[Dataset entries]
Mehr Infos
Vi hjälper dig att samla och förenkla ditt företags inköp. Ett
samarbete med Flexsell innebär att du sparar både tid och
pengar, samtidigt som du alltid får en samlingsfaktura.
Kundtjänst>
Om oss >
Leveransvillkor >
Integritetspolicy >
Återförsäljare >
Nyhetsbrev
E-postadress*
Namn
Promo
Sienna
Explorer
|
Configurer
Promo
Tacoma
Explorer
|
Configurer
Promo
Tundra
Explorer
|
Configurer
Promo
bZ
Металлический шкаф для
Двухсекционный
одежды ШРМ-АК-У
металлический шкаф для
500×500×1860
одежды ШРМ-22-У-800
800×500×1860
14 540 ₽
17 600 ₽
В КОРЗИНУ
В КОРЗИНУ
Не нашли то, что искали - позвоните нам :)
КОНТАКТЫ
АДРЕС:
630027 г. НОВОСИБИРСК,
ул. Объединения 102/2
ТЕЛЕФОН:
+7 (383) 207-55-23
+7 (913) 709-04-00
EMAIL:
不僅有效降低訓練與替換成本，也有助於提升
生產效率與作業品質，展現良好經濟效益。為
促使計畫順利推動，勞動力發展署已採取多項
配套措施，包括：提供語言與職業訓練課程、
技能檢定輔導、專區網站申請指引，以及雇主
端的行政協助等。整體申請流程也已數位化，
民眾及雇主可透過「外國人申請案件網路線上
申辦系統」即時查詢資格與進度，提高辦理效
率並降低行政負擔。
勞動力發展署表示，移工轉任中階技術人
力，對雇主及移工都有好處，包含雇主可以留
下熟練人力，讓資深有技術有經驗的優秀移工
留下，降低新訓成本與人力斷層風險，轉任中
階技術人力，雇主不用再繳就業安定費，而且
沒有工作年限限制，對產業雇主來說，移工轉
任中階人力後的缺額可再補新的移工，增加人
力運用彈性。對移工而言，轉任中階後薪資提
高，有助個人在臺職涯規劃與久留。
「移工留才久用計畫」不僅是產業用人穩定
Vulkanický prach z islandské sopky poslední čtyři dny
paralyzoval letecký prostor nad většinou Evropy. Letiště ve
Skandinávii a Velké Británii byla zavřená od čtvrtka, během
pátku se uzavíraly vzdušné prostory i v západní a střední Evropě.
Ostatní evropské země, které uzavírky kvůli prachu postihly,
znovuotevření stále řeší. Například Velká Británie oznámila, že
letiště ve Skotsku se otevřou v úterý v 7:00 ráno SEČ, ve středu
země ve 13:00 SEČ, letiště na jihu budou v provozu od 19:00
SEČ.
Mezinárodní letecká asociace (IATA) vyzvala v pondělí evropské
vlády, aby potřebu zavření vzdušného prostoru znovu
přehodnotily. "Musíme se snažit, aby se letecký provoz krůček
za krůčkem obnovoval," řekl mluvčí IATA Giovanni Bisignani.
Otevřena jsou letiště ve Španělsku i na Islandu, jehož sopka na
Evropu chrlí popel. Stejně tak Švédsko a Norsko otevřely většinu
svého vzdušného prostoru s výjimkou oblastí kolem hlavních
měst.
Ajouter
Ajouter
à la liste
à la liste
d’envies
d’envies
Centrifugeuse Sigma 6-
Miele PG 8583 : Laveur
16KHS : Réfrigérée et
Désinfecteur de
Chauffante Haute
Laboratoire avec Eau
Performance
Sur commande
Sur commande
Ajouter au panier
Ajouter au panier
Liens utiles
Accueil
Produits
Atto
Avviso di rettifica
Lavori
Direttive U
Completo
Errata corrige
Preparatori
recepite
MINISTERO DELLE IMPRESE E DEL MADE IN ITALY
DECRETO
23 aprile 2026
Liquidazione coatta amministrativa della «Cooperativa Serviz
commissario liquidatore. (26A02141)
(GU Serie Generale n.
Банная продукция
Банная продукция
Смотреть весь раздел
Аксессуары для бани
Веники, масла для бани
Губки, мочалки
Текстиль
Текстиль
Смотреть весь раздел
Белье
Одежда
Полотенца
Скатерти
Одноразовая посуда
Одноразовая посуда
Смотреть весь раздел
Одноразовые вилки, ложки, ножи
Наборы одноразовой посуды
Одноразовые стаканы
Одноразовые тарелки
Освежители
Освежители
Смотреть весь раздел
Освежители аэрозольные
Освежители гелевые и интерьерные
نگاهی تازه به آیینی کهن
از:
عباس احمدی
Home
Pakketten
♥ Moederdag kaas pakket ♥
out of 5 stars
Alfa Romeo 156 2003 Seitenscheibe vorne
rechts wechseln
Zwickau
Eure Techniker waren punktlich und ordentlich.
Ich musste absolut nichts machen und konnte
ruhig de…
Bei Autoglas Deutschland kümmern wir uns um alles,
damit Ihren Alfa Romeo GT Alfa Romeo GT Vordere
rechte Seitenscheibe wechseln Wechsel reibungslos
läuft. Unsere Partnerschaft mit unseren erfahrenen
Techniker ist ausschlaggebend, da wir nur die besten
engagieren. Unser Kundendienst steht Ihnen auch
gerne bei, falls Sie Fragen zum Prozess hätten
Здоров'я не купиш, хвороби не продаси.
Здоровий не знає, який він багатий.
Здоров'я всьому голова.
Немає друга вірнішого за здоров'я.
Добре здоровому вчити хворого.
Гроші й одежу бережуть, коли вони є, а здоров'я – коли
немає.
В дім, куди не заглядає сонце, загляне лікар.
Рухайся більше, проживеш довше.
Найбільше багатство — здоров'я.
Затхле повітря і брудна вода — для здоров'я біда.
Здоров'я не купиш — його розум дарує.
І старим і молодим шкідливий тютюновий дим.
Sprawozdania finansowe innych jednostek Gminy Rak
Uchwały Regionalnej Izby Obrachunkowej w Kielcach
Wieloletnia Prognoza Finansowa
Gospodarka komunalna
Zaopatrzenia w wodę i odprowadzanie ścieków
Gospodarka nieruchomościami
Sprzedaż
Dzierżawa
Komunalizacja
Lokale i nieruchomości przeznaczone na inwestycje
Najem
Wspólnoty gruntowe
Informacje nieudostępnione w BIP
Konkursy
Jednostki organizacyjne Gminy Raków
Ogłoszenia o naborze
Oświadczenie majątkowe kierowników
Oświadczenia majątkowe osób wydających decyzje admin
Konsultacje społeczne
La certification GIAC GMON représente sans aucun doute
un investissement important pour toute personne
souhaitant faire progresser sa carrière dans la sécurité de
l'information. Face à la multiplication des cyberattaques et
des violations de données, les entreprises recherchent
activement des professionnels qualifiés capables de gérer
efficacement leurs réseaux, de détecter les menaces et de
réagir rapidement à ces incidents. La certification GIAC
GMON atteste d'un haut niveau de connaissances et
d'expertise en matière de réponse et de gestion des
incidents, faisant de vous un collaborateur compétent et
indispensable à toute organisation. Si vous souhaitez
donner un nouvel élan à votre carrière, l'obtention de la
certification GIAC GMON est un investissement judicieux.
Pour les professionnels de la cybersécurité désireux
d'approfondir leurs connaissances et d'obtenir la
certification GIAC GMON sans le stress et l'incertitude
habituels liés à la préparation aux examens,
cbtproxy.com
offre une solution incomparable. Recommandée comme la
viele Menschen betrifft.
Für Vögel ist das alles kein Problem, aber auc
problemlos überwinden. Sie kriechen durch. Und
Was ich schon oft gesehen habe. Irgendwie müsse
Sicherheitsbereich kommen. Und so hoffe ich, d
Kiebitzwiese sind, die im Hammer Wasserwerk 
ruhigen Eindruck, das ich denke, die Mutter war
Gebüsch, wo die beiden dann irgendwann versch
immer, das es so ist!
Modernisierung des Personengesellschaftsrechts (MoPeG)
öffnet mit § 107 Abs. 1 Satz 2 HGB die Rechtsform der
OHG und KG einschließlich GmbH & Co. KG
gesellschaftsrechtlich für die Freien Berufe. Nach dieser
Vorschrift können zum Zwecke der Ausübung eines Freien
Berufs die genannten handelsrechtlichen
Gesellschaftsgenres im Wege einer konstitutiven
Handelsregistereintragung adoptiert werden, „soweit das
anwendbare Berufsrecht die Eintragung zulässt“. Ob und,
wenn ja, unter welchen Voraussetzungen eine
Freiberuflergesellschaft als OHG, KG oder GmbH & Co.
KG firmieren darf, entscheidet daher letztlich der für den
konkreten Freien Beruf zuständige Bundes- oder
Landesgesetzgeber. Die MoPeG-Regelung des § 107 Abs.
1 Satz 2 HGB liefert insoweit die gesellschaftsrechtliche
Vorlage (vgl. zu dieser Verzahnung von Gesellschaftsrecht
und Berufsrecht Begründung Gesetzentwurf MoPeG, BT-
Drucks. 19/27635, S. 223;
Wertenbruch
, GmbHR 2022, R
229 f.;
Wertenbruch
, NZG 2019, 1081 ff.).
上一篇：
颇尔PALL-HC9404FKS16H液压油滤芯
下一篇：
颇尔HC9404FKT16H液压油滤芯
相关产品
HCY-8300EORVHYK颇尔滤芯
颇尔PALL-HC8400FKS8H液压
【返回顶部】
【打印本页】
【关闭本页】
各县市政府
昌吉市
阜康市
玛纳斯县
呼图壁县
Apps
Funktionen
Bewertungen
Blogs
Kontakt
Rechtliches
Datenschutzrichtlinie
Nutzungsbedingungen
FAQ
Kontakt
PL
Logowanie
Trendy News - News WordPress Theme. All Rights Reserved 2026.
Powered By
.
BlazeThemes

# Written task
Only the lines from the one that holds "2019, 1081 ff.)." through the end of the records should appear in the answer, each restated exactly.

# Exercise response
, NZG 2019, 1081 ff.).
上一篇：
颇尔PALL-HC9404FKS16H液压油滤芯
下一篇：
颇尔HC9404FKT16H液压油滤芯
相关产品
HCY-8300EORVHYK颇尔滤芯
颇尔PALL-HC8400FKS8H液压
【返回顶部】
【打印本页】
【关闭本页】
各县市政府
昌吉市
阜康市
玛纳斯县
呼图壁县
Apps
Funktionen
Bewertungen
Blogs
Kontakt
Rechtliches
Datenschutzrichtlinie
Nutzungsbedingungen
FAQ
Kontakt
PL
Logowanie
Trendy News - News WordPress Theme. All Rights Reserved 2026.
Powered By
.
BlazeThemes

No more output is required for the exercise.